### What you will do
Give every entry again precisely as it appears.

*** Block opens ***

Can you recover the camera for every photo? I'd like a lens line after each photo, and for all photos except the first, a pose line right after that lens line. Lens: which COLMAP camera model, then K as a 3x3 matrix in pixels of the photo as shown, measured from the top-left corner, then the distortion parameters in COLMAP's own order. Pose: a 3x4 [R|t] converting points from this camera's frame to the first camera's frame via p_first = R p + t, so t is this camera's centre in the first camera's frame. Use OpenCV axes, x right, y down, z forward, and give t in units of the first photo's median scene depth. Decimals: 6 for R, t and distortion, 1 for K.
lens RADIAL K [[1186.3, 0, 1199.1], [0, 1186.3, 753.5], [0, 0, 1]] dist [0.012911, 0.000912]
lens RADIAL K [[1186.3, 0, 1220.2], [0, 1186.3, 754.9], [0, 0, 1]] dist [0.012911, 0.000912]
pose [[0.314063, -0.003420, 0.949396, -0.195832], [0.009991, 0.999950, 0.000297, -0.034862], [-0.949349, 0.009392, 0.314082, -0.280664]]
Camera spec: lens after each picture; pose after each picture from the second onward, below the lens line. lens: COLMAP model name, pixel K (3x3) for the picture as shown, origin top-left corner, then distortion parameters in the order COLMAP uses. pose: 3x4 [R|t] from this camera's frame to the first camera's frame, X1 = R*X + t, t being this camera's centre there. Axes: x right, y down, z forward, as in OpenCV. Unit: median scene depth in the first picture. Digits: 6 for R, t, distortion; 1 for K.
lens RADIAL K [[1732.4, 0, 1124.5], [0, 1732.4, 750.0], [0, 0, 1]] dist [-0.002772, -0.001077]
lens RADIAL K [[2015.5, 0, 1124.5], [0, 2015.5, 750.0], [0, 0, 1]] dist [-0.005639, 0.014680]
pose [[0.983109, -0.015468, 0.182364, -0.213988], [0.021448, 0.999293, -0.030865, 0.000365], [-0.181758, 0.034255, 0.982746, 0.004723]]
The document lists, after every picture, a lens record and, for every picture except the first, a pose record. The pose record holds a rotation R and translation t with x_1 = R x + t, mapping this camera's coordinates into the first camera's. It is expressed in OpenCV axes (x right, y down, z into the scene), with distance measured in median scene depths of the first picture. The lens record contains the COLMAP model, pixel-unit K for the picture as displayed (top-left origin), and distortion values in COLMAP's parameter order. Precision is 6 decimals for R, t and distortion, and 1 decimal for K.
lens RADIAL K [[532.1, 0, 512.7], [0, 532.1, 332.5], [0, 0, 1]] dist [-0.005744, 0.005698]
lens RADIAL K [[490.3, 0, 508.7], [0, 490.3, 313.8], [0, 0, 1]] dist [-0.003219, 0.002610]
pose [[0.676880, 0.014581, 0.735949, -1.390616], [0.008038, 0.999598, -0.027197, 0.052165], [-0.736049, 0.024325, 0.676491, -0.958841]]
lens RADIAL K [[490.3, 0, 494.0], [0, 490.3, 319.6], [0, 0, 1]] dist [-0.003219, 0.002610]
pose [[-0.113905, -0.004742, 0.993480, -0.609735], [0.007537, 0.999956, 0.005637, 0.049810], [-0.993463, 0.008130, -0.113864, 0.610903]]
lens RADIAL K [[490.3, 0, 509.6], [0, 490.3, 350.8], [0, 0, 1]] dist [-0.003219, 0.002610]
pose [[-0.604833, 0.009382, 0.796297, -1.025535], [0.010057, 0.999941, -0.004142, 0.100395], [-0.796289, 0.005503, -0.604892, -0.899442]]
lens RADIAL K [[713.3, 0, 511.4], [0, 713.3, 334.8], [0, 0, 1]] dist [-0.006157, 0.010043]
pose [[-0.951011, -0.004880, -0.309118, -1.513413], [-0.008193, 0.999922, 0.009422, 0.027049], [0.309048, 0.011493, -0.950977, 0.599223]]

*** Block closes ***

### Exercise solution
Can you recover the camera for every photo? I'd like a lens line after each photo, and for all photos except the first, a pose line right after that lens line. Lens: which COLMAP camera model, then K as a 3x3 matrix in pixels of the photo as shown, measured from the top-left corner, then the distortion parameters in COLMAP's own order. Pose: a 3x4 [R|t] converting points from this camera's frame to the first camera's frame via p_first = R p + t, so t is this camera's centre in the first camera's frame. Use OpenCV axes, x right, y down, z forward, and give t in units of the first photo's median scene depth. Decimals: 6 for R, t and distortion, 1 for K.
lens RADIAL K [[1186.3, 0, 1199.1], [0, 1186.3, 753.5], [0, 0, 1]] dist [0.012911, 0.000912]
lens RADIAL K [[1186.3, 0, 1220.2], [0, 1186.3, 754.9], [0, 0, 1]] dist [0.012911, 0.000912]
pose [[0.314063, -0.003420, 0.949396, -0.195832], [0.009991, 0.999950, 0.000297, -0.034862], [-0.949349, 0.009392, 0.314082, -0.280664]]
Camera spec: lens after each picture; pose after each picture from the second onward, below the lens line. lens: COLMAP model name, pixel K (3x3) for the picture as shown, origin top-left corner, then distortion parameters in the order COLMAP uses. pose: 3x4 [R|t] from this camera's frame to the first camera's frame, X1 = R*X + t, t being this camera's centre there. Axes: x right, y down, z forward, as in OpenCV. Unit: median scene depth in the first picture. Digits: 6 for R, t, distortion; 1 for K.
lens RADIAL K [[1732.4, 0, 1124.5], [0, 1732.4, 750.0], [0, 0, 1]] dist [-0.002772, -0.001077]
lens RADIAL K [[2015.5, 0, 1124.5], [0, 2015.5, 750.0], [0, 0, 1]] dist [-0.005639, 0.014680]
pose [[0.983109, -0.015468, 0.182364, -0.213988], [0.021448, 0.999293, -0.030865, 0.000365], [-0.181758, 0.034255, 0.982746, 0.004723]]
The document lists, after every picture, a lens record and, for every picture except the first, a pose record. The pose record holds a rotation R and translation t with x_1 = R x + t, mapping this camera's coordinates into the first camera's. It is expressed in OpenCV axes (x right, y down, z into the scene), with distance measured in median scene depths of the first picture. The lens record contains the COLMAP model, pixel-unit K for the picture as displayed (top-left origin), and distortion values in COLMAP's parameter order. Precision is 6 decimals for R, t and distortion, and 1 decimal for K.
lens RADIAL K [[532.1, 0, 512.7], [0, 532.1, 332.5], [0, 0, 1]] dist [-0.005744, 0.005698]
lens RADIAL K [[490.3, 0, 508.7], [0, 490.3, 313.8], [0, 0, 1]] dist [-0.003219, 0.002610]
pose [[0.676880, 0.014581, 0.735949, -1.390616], [0.008038, 0.999598, -0.027197, 0.052165], [-0.736049, 0.024325, 0.676491, -0.958841]]
lens RADIAL K [[490.3, 0, 494.0], [0, 490.3, 319.6], [0, 0, 1]] dist [-0.003219, 0.002610]
pose [[-0.113905, -0.004742, 0.993480, -0.609735], [0.007537, 0.999956, 0.005637, 0.049810], [-0.993463, 0.008130, -0.113864, 0.610903]]
lens RADIAL K [[490.3, 0, 509.6], [0, 490.3, 350.8], [0, 0, 1]] dist [-0.003219, 0.002610]
pose [[-0.604833, 0.009382, 0.796297, -1.025535], [0.010057, 0.999941, -0.004142, 0.100395], [-0.796289, 0.005503, -0.604892, -0.899442]]
lens RADIAL K [[713.3, 0, 511.4], [0, 713.3, 334.8], [0, 0, 1]] dist [-0.006157, 0.010043]
pose [[-0.951011, -0.004880, -0.309118, -1.513413], [-0.008193, 0.999922, 0.009422, 0.027049], [0.309048, 0.011493, -0.950977, 0.599223]]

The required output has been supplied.